═══ Record excerpts

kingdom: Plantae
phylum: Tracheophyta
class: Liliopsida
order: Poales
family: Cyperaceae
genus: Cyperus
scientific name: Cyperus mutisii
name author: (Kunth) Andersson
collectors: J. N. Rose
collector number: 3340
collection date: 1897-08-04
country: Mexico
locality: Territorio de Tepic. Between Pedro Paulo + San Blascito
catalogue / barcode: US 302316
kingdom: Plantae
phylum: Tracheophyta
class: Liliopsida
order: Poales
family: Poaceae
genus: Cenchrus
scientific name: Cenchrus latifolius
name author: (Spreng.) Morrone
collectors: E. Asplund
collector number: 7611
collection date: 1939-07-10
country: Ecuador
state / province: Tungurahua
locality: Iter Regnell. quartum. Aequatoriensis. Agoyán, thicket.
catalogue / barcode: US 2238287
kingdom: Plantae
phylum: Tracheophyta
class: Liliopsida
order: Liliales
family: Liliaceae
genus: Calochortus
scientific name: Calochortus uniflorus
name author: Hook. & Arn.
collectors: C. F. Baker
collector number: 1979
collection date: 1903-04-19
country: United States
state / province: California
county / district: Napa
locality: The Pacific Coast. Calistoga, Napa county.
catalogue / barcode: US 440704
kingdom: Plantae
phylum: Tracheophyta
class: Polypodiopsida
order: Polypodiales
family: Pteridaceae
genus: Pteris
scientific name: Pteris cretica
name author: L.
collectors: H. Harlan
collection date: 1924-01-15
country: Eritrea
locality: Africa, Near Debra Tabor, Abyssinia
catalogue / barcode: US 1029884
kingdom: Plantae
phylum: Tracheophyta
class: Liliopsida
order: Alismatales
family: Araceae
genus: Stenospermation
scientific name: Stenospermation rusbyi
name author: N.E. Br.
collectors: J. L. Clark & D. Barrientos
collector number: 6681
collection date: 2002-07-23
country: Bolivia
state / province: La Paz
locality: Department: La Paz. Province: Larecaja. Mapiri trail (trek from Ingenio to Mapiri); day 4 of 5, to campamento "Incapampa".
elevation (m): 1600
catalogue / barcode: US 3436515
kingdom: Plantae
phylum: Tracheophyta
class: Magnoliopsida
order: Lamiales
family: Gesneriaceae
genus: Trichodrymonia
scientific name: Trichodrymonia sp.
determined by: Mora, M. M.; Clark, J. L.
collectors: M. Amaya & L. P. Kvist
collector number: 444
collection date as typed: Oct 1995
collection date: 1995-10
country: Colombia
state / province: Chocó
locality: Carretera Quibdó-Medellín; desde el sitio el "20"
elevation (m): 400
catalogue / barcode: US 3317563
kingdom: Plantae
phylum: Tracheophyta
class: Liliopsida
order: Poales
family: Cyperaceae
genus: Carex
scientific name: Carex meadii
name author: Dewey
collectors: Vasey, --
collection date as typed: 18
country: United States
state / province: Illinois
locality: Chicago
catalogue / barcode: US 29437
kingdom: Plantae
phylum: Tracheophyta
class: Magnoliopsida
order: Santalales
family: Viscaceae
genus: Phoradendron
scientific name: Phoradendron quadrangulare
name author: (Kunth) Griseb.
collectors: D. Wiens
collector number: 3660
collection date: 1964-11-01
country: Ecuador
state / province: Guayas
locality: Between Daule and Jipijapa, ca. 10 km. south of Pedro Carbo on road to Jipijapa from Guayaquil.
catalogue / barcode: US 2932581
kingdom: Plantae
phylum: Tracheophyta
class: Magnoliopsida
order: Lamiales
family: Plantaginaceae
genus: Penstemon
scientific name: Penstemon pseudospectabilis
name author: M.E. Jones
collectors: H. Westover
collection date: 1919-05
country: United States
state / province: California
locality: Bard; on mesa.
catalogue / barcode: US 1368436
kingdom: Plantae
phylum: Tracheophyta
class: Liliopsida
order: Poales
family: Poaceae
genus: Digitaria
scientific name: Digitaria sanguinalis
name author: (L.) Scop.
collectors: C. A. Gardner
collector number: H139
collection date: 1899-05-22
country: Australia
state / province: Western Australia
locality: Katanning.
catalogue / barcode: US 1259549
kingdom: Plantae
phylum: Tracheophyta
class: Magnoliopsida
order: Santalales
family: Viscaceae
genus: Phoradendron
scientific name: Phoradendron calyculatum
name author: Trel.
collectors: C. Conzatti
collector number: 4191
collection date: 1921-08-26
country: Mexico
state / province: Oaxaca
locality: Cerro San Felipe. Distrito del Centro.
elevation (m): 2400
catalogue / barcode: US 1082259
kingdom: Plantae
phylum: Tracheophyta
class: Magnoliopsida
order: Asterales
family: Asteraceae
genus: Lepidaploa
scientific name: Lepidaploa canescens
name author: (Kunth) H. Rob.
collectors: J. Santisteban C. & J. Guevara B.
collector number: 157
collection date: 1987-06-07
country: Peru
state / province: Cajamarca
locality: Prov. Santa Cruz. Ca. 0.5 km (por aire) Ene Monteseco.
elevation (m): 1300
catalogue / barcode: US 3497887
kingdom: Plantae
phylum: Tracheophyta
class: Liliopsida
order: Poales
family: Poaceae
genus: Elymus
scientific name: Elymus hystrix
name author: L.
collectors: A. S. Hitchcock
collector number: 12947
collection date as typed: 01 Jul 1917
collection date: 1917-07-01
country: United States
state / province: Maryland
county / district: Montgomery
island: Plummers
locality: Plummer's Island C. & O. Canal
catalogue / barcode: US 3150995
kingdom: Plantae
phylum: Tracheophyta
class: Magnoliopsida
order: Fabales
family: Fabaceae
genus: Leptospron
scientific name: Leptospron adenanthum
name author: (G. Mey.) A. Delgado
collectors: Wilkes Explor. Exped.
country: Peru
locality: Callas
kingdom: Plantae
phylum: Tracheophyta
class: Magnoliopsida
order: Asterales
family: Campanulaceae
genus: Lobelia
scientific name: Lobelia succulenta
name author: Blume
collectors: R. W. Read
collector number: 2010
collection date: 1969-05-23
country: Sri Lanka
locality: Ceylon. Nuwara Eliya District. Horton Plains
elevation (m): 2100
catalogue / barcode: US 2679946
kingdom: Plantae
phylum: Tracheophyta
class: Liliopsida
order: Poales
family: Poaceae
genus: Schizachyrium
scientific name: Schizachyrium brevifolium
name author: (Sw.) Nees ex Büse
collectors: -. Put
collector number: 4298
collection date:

══════

Return every line of the records above word for word, with nothing changed.

kingdom: Plantae
phylum: Tracheophyta
class: Liliopsida
order: Poales
family: Cyperaceae
genus: Cyperus
scientific name: Cyperus mutisii
name author: (Kunth) Andersson
collectors: J. N. Rose
collector number: 3340
collection date: 1897-08-04
country: Mexico
locality: Territorio de Tepic. Between Pedro Paulo + San Blascito
catalogue / barcode: US 302316
kingdom: Plantae
phylum: Tracheophyta
class: Liliopsida
order: Poales
family: Poaceae
genus: Cenchrus
scientific name: Cenchrus latifolius
name author: (Spreng.) Morrone
collectors: E. Asplund
collector number: 7611
collection date: 1939-07-10
country: Ecuador
state / province: Tungurahua
locality: Iter Regnell. quartum. Aequatoriensis. Agoyán, thicket.
catalogue / barcode: US 2238287
kingdom: Plantae
phylum: Tracheophyta
class: Liliopsida
order: Liliales
family: Liliaceae
genus: Calochortus
scientific name: Calochortus uniflorus
name author: Hook. & Arn.
collectors: C. F. Baker
collector number: 1979
collection date: 1903-04-19
country: United States
state / province: California
county / district: Napa
locality: The Pacific Coast. Calistoga, Napa county.
catalogue / barcode: US 440704
kingdom: Plantae
phylum: Tracheophyta
class: Polypodiopsida
order: Polypodiales
family: Pteridaceae
genus: Pteris
scientific name: Pteris cretica
name author: L.
collectors: H. Harlan
collection date: 1924-01-15
country: Eritrea
locality: Africa, Near Debra Tabor, Abyssinia
catalogue / barcode: US 1029884
kingdom: Plantae
phylum: Tracheophyta
class: Liliopsida
order: Alismatales
family: Araceae
genus: Stenospermation
scientific name: Stenospermation rusbyi
name author: N.E. Br.
collectors: J. L. Clark & D. Barrientos
collector number: 6681
collection date: 2002-07-23
country: Bolivia
state / province: La Paz
locality: Department: La Paz. Province: Larecaja. Mapiri trail (trek from Ingenio to Mapiri); day 4 of 5, to campamento "Incapampa".
elevation (m): 1600
catalogue / barcode: US 3436515
kingdom: Plantae
phylum: Tracheophyta
class: Magnoliopsida
order: Lamiales
family: Gesneriaceae
genus: Trichodrymonia
scientific name: Trichodrymonia sp.
determined by: Mora, M. M.; Clark, J. L.
collectors: M. Amaya & L. P. Kvist
collector number: 444
collection date as typed: Oct 1995
collection date: 1995-10
country: Colombia
state / province: Chocó
locality: Carretera Quibdó-Medellín; desde el sitio el "20"
elevation (m): 400
catalogue / barcode: US 3317563
kingdom: Plantae
phylum: Tracheophyta
class: Liliopsida
order: Poales
family: Cyperaceae
genus: Carex
scientific name: Carex meadii
name author: Dewey
collectors: Vasey, --
collection date as typed: 18
country: United States
state / province: Illinois
locality: Chicago
catalogue / barcode: US 29437
kingdom: Plantae
phylum: Tracheophyta
class: Magnoliopsida
order: Santalales
family: Viscaceae
genus: Phoradendron
scientific name: Phoradendron quadrangulare
name author: (Kunth) Griseb.
collectors: D. Wiens
collector number: 3660
collection date: 1964-11-01
country: Ecuador
state / province: Guayas
locality: Between Daule and Jipijapa, ca. 10 km. south of Pedro Carbo on road to Jipijapa from Guayaquil.
catalogue / barcode: US 2932581
kingdom: Plantae
phylum: Tracheophyta
class: Magnoliopsida
order: Lamiales
family: Plantaginaceae
genus: Penstemon
scientific name: Penstemon pseudospectabilis
name author: M.E. Jones
collectors: H. Westover
collection date: 1919-05
country: United States
state / province: California
locality: Bard; on mesa.
catalogue / barcode: US 1368436
kingdom: Plantae
phylum: Tracheophyta
class: Liliopsida
order: Poales
family: Poaceae
genus: Digitaria
scientific name: Digitaria sanguinalis
name author: (L.) Scop.
collectors: C. A. Gardner
collector number: H139
collection date: 1899-05-22
country: Australia
state / province: Western Australia
locality: Katanning.
catalogue / barcode: US 1259549
kingdom: Plantae
phylum: Tracheophyta
class: Magnoliopsida
order: Santalales
family: Viscaceae
genus: Phoradendron
scientific name: Phoradendron calyculatum
name author: Trel.
collectors: C. Conzatti
collector number: 4191
collection date: 1921-08-26
country: Mexico
state / province: Oaxaca
locality: Cerro San Felipe. Distrito del Centro.
elevation (m): 2400
catalogue / barcode: US 1082259
kingdom: Plantae
phylum: Tracheophyta
class: Magnoliopsida
order: Asterales
family: Asteraceae
genus: Lepidaploa
scientific name: Lepidaploa canescens
name author: (Kunth) H. Rob.
collectors: J. Santisteban C. & J. Guevara B.
collector number: 157
collection date: 1987-06-07
country: Peru
state / province: Cajamarca
locality: Prov. Santa Cruz. Ca. 0.5 km (por aire) Ene Monteseco.
elevation (m): 1300
catalogue / barcode: US 3497887
kingdom: Plantae
phylum: Tracheophyta
class: Liliopsida
order: Poales
family: Poaceae
genus: Elymus
scientific name: Elymus hystrix
name author: L.
collectors: A. S. Hitchcock
collector number: 12947
collection date as typed: 01 Jul 1917
collection date: 1917-07-01
country: United States
state / province: Maryland
county / district: Montgomery
island: Plummers
locality: Plummer's Island C. & O. Canal
catalogue / barcode: US 3150995
kingdom: Plantae
phylum: Tracheophyta
class: Magnoliopsida
order: Fabales
family: Fabaceae
genus: Leptospron
scientific name: Leptospron adenanthum
name author: (G. Mey.) A. Delgado
collectors: Wilkes Explor. Exped.
country: Peru
locality: Callas
kingdom: Plantae
phylum: Tracheophyta
class: Magnoliopsida
order: Asterales
family: Campanulaceae
genus: Lobelia
scientific name: Lobelia succulenta
name author: Blume
collectors: R. W. Read
collector number: 2010
collection date: 1969-05-23
country: Sri Lanka
locality: Ceylon. Nuwara Eliya District. Horton Plains
elevation (m): 2100
catalogue / barcode: US 2679946
kingdom: Plantae
phylum: Tracheophyta
class: Liliopsida
order: Poales
family: Poaceae
genus: Schizachyrium
scientific name: Schizachyrium brevifolium
name author: (Sw.) Nees ex Büse
collectors: -. Put
collector number: 4298
collection date:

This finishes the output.